### SOURCE PASSAGE
────

The Rose Inc., doing business as The Rose Investment Management, adopts this code of ethics as a guideline for employees in the conduct of its daily business.
The Rose Inc. affirms a fiduciary standard of service placing the firm’s clients’ economic interest first. The firm owes its clients a duty of undivided loyalty placing our client’s interest ahead of that of the firm or its employees.
For the purpose of this code, ethical conduct and business practice are understood as a standard of performance that exceeds compliance with rules and regulations. Ethical conduct in this sense accepts a requirement to perform in a manner that complies with the ‘spirit’ or intent of a rule as well as the more literal sense of the ‘letter’ of the law. In this regard, The Rose Inc. functions as a steward of client investments, information, goals and trust.
- This code of ethics requires The Rose Inc., its owners and employees to comply with all applicable federal and state securities laws and attendant regulations. Compliance with these regulations and the firm’s code is mandatory.
- The code prohibits all personnel from engaging in fraudulent, manipulative or deceptive conduct in connection with personal trading of any securities that are held by The Rose Inc. and in client accounts.
- No person subject to the code will engage in an outside business activity without prior disclosure and approval from the appropriate supervisory personnel.
- All persons subject to the code will file an acknowledgement of receipt of the code and agree to abide by its provisions.
- All investment personnel are prohibited from receiving any gift or other thing of more than de minimis value from any person or entity that does business with, or on behalf of the firm.
- The personal trading rules and restrictions delineated below must be adhered to strictly.
Personal Trading
- Employees are permitted to maintain personal securities accounts. The firm maintains records of the personal transactions in all accounts of the firm, its owners and employees. Duplicate or original statements and confirmation are kept on file by the Compliance Officer and maintained as part of the books and records of the firm.
All transactions must contain the following information:
- Name, ticker symbol or CUSIP, number of shares or dollar amount of the security involved.

────

### SUPPLIED INFORMATION
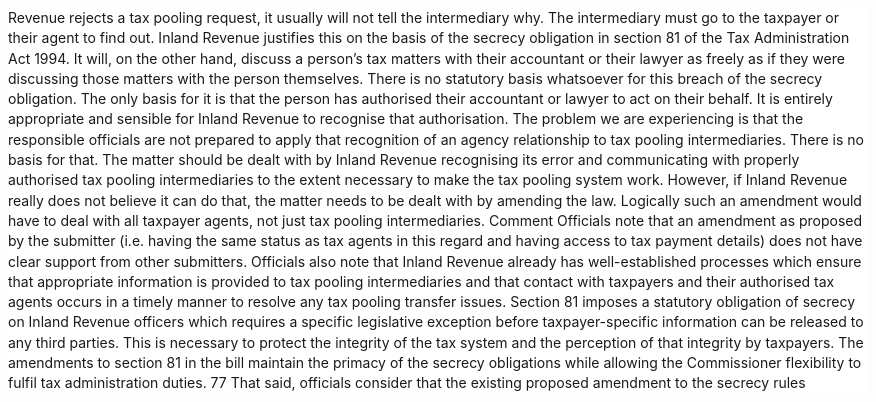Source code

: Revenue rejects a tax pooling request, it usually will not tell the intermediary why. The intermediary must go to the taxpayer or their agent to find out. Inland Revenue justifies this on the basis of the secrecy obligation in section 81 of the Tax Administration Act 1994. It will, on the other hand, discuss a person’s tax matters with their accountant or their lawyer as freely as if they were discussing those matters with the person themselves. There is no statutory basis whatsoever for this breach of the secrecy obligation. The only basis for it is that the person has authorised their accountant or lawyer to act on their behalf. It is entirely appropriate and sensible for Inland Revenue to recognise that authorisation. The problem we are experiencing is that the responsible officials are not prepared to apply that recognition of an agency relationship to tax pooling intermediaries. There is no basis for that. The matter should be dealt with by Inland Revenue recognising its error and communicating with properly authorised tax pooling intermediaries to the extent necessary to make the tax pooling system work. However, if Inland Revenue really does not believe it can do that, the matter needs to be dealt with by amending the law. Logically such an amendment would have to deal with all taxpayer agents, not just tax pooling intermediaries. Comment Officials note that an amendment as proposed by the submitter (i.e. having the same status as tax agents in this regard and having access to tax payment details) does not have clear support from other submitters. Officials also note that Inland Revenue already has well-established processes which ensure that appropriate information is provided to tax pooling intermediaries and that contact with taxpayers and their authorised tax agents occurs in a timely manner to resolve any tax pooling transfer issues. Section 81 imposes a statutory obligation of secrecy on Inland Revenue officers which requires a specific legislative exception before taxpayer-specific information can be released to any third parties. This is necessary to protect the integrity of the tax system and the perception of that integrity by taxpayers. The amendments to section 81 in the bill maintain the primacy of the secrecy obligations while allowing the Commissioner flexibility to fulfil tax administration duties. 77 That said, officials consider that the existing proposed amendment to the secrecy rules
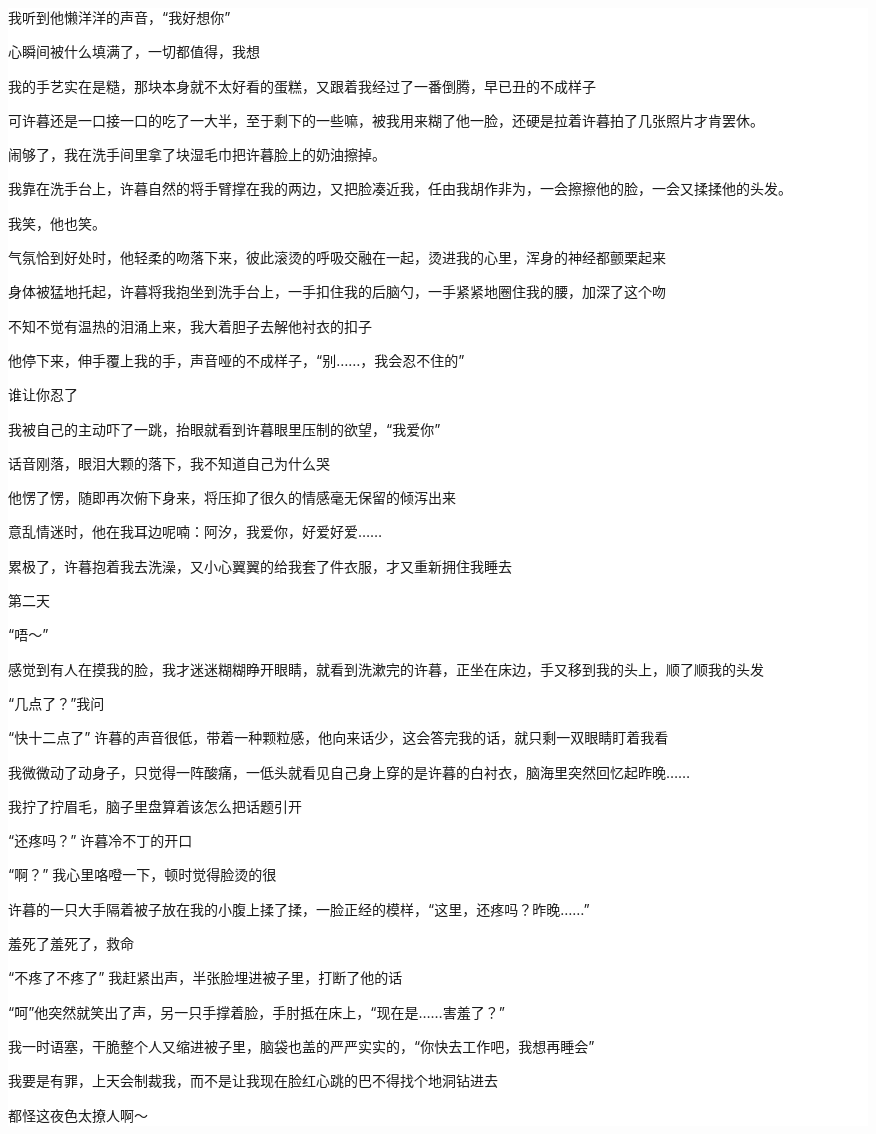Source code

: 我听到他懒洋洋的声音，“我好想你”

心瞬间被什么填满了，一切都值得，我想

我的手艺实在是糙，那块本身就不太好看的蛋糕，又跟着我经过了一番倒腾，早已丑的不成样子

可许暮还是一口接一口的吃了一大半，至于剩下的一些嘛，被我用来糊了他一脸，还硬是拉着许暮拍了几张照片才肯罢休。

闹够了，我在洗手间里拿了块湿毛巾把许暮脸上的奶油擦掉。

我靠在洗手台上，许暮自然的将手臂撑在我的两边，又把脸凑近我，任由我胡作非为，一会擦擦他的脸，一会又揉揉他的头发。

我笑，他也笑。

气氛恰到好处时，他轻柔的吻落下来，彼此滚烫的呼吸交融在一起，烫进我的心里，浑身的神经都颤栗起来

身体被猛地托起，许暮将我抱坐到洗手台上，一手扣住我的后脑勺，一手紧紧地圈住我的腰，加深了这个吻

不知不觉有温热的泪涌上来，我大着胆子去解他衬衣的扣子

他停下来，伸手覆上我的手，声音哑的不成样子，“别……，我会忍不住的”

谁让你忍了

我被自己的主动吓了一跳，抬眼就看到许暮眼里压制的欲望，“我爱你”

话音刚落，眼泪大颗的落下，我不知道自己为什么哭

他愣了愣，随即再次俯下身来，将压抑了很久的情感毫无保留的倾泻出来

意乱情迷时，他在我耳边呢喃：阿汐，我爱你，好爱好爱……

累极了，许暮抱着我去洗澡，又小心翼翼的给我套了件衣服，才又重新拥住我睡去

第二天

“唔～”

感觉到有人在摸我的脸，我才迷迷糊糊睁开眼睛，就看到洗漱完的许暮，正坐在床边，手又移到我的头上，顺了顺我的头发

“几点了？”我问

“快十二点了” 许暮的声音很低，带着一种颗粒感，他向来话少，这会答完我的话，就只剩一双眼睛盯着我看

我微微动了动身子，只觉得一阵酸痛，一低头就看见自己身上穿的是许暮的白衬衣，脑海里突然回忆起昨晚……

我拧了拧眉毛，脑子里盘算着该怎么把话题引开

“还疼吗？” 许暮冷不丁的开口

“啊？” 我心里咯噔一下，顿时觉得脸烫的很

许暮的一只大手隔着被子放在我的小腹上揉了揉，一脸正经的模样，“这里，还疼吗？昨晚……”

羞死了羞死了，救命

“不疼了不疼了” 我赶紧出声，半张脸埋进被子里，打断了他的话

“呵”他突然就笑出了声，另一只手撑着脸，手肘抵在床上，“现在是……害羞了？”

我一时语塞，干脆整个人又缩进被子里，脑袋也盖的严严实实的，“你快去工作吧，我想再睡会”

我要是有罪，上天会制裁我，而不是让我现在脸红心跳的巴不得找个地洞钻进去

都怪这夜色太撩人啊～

────

### TASKS FOR THIS EXERCISE
[A] In the code of ethics, who keeps duplicate or original statements and confirmations of personal transactions on file?
[B] Reproduce verbatim the stretch of the records from the line containing "我微微动了动身子，只觉得一阵" through the end of the records.
The text and the records have no connection to each other.

### LIST OF SOLUTIONS
[A] The Compliance Officer.

[B]
我微微动了动身子，只觉得一阵酸痛，一低头就看见自己身上穿的是许暮的白衬衣，脑海里突然回忆起昨晚……

我拧了拧眉毛，脑子里盘算着该怎么把话题引开

“还疼吗？” 许暮冷不丁的开口

“啊？” 我心里咯噔一下，顿时觉得脸烫的很

许暮的一只大手隔着被子放在我的小腹上揉了揉，一脸正经的模样，“这里，还疼吗？昨晚……”

羞死了羞死了，救命

“不疼了不疼了” 我赶紧出声，半张脸埋进被子里，打断了他的话

“呵”他突然就笑出了声，另一只手撑着脸，手肘抵在床上，“现在是……害羞了？”

我一时语塞，干脆整个人又缩进被子里，脑袋也盖的严严实实的，“你快去工作吧，我想再睡会”

我要是有罪，上天会制裁我，而不是让我现在脸红心跳的巴不得找个地洞钻进去

都怪这夜色太撩人啊～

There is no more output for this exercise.